- Your goal -
Look below for the line that has "Szolgátatásaink". Set down the lines from there through the line that has "使い続けることで毛穴の目立ちが改善さ", exactly as written.

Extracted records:
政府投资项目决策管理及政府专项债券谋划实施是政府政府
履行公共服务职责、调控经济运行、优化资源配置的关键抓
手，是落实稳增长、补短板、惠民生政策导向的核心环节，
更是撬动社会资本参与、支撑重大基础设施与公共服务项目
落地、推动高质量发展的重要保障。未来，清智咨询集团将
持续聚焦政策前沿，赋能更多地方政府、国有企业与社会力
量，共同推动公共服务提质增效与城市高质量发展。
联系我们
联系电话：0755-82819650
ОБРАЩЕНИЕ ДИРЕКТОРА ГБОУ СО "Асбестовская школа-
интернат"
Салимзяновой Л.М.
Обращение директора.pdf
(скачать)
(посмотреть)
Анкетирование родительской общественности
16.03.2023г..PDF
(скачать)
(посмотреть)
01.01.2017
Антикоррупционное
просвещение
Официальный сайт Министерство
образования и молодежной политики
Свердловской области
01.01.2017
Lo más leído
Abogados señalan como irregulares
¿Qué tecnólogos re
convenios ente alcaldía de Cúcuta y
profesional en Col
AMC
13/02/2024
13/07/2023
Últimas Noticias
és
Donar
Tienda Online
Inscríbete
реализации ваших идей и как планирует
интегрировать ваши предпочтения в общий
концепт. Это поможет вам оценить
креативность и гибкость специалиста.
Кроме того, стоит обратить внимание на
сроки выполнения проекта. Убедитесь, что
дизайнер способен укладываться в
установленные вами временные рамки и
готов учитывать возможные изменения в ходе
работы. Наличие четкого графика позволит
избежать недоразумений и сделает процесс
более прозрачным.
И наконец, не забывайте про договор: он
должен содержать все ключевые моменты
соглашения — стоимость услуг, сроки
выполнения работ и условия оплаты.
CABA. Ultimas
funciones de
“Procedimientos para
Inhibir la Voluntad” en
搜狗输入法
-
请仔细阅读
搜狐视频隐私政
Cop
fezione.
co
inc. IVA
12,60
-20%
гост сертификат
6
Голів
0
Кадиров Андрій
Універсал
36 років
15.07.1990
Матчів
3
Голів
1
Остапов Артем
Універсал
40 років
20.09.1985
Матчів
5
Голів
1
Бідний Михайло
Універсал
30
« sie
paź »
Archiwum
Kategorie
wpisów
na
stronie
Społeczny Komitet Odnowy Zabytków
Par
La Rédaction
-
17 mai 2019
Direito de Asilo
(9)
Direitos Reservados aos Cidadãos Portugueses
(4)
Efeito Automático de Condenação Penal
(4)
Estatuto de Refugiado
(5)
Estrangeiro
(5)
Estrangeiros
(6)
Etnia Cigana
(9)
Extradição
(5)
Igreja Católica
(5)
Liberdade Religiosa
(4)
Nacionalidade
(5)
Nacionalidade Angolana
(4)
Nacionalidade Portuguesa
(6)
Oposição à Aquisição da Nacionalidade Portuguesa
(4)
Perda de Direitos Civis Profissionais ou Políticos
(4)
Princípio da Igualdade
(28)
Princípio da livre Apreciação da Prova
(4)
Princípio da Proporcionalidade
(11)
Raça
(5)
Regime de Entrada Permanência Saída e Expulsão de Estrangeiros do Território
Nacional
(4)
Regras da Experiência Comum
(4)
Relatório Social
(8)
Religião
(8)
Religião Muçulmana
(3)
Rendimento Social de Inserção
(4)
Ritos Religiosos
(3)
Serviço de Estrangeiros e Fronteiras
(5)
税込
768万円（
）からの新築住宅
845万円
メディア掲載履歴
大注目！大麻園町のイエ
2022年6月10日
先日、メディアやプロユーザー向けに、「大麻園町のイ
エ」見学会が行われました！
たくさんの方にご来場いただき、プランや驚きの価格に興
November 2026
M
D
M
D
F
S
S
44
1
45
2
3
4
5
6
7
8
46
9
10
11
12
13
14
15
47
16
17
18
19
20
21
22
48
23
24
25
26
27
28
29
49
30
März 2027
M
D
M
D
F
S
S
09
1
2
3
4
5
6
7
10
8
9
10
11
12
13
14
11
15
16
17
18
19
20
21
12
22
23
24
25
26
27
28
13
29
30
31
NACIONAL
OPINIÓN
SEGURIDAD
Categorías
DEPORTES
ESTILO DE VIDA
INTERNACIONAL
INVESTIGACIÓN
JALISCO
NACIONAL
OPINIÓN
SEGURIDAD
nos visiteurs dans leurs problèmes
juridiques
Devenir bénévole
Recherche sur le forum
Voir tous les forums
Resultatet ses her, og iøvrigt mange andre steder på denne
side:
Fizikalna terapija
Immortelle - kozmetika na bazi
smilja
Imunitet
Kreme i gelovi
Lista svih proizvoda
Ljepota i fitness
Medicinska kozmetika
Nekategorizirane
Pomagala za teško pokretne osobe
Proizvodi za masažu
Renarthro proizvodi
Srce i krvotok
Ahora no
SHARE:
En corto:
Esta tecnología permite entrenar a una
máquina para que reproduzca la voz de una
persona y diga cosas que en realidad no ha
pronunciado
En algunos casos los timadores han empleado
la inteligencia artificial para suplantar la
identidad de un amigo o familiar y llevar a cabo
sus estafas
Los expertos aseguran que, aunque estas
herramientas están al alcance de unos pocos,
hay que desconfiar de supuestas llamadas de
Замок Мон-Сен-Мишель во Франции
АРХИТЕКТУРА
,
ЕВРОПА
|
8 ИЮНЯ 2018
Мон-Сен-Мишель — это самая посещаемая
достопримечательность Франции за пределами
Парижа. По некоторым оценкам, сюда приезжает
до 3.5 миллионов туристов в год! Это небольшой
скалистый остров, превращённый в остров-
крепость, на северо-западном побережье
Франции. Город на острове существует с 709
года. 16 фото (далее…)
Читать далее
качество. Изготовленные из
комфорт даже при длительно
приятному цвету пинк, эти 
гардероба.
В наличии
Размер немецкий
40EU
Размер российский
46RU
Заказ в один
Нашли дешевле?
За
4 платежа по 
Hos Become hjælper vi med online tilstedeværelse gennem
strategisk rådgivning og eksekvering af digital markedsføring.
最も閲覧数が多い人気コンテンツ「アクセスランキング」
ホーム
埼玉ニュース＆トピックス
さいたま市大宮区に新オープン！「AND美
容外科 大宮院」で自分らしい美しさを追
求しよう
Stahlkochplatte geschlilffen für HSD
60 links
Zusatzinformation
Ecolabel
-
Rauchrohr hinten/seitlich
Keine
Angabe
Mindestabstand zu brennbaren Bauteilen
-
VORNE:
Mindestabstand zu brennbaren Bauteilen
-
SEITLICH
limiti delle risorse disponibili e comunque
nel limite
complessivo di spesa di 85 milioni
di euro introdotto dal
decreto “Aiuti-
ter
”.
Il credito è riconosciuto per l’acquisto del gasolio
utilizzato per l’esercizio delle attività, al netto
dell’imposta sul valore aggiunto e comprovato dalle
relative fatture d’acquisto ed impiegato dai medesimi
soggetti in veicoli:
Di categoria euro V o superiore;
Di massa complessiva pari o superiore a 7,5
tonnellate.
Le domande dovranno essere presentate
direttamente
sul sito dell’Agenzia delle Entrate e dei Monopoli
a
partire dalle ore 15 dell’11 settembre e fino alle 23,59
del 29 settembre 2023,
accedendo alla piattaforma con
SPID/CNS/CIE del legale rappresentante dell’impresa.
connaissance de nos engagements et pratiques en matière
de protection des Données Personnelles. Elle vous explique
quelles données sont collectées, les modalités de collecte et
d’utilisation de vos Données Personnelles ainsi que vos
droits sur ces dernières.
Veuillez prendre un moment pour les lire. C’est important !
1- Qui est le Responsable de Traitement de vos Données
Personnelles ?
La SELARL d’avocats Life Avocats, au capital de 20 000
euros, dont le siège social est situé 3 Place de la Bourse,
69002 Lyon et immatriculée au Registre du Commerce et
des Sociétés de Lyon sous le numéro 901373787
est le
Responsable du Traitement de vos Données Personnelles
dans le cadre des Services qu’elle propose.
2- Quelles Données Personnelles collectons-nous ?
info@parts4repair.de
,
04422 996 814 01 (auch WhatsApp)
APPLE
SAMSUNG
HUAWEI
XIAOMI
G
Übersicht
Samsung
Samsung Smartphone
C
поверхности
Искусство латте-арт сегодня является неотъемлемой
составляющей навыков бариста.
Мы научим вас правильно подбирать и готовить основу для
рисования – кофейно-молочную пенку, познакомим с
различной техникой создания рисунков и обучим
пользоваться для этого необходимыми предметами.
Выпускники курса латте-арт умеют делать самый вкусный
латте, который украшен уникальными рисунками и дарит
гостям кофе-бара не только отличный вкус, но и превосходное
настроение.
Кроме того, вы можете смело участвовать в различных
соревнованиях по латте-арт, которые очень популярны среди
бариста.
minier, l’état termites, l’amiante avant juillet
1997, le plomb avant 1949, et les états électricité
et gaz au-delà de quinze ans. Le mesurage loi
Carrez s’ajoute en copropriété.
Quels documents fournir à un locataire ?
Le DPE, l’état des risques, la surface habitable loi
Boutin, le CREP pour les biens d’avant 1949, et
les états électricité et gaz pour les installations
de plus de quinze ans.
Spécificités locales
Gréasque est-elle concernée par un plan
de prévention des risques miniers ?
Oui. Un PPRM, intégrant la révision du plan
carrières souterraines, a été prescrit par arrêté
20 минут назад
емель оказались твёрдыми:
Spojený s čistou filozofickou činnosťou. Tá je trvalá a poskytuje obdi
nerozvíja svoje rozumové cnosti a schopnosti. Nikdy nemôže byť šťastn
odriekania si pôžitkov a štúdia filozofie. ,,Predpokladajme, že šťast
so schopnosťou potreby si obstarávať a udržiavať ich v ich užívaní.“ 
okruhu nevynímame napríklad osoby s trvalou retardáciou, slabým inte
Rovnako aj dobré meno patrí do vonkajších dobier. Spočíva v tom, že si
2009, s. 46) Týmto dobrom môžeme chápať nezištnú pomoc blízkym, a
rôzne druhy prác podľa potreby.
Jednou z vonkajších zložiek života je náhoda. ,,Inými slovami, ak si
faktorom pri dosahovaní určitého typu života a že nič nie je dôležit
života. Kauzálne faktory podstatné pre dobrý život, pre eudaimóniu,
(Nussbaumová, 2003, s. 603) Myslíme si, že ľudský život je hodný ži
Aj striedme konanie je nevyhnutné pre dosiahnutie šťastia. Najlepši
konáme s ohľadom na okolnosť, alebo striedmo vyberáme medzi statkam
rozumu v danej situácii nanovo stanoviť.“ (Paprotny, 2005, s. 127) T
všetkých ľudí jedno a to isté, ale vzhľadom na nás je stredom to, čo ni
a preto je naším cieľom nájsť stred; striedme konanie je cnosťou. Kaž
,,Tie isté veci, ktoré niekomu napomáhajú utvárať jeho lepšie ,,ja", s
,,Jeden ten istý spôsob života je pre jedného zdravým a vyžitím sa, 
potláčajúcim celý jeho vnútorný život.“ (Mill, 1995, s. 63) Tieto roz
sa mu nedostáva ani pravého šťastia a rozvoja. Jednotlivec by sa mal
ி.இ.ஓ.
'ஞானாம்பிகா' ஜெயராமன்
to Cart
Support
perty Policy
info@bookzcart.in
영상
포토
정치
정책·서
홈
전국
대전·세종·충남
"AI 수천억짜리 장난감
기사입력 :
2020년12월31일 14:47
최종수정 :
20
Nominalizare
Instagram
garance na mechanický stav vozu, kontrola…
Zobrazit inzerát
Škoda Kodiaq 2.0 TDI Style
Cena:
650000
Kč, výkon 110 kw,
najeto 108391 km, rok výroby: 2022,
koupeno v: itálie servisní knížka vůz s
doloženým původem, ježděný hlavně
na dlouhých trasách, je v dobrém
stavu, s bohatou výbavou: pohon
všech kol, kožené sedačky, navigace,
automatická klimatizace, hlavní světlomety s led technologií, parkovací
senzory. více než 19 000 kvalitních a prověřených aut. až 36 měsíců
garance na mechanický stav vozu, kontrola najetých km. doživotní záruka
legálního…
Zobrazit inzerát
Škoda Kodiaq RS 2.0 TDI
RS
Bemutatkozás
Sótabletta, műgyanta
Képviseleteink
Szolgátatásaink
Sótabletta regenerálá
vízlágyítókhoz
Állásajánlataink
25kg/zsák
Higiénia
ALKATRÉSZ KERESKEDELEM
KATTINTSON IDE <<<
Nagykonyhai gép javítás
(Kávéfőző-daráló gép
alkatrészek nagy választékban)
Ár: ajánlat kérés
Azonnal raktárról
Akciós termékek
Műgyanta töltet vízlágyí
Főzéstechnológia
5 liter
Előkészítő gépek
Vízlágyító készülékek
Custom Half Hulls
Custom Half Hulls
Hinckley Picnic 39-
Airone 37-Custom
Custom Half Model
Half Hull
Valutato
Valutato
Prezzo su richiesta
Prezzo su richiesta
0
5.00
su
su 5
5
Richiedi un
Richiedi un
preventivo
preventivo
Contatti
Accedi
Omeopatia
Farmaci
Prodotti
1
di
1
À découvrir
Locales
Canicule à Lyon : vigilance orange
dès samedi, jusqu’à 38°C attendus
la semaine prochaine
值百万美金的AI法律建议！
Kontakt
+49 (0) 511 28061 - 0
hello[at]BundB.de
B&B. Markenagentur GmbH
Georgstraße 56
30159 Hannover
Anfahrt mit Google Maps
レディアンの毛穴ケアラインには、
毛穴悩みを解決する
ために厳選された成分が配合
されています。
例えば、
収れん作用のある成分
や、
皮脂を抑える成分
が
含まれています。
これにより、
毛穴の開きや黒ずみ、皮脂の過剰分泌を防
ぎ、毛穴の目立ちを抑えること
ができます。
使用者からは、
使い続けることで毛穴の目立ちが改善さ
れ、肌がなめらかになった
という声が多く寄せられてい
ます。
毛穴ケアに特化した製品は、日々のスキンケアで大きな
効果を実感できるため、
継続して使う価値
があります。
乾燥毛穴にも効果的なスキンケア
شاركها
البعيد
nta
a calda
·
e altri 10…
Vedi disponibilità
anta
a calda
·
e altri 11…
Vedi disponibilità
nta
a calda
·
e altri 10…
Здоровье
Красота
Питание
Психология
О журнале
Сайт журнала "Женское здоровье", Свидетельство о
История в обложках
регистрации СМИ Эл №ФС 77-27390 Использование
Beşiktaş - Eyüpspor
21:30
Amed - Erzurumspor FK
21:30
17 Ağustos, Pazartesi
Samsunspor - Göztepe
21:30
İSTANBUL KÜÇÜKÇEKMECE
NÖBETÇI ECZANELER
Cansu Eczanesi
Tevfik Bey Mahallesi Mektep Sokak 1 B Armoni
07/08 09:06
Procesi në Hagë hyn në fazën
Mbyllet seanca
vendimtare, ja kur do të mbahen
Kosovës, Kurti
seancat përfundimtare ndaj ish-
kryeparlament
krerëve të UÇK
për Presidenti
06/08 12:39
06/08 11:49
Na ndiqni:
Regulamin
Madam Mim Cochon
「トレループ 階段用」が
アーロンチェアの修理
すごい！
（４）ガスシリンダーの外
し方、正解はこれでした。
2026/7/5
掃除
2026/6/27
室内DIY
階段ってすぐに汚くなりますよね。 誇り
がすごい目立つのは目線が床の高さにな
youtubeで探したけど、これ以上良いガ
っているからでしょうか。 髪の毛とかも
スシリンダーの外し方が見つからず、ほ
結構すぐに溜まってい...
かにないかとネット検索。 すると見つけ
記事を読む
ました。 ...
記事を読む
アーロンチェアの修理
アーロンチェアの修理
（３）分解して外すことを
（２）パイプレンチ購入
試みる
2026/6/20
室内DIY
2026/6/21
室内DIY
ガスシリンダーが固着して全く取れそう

- Exercise output -
Szolgátatásaink
Sótabletta regenerálá
vízlágyítókhoz
Állásajánlataink
25kg/zsák
Higiénia
ALKATRÉSZ KERESKEDELEM
KATTINTSON IDE <<<
Nagykonyhai gép javítás
(Kávéfőző-daráló gép
alkatrészek nagy választékban)
Ár: ajánlat kérés
Azonnal raktárról
Akciós termékek
Műgyanta töltet vízlágyí
Főzéstechnológia
5 liter
Előkészítő gépek
Vízlágyító készülékek
Custom Half Hulls
Custom Half Hulls
Hinckley Picnic 39-
Airone 37-Custom
Custom Half Model
Half Hull
Valutato
Valutato
Prezzo su richiesta
Prezzo su richiesta
0
5.00
su
su 5
5
Richiedi un
Richiedi un
preventivo
preventivo
Contatti
Accedi
Omeopatia
Farmaci
Prodotti
1
di
1
À découvrir
Locales
Canicule à Lyon : vigilance orange
dès samedi, jusqu’à 38°C attendus
la semaine prochaine
值百万美金的AI法律建议！
Kontakt
+49 (0) 511 28061 - 0
hello[at]BundB.de
B&B. Markenagentur GmbH
Georgstraße 56
30159 Hannover
Anfahrt mit Google Maps
レディアンの毛穴ケアラインには、
毛穴悩みを解決する
ために厳選された成分が配合
されています。
例えば、
収れん作用のある成分
や、
皮脂を抑える成分
が
含まれています。
これにより、
毛穴の開きや黒ずみ、皮脂の過剰分泌を防
ぎ、毛穴の目立ちを抑えること
ができます。
使用者からは、
使い続けることで毛穴の目立ちが改善さ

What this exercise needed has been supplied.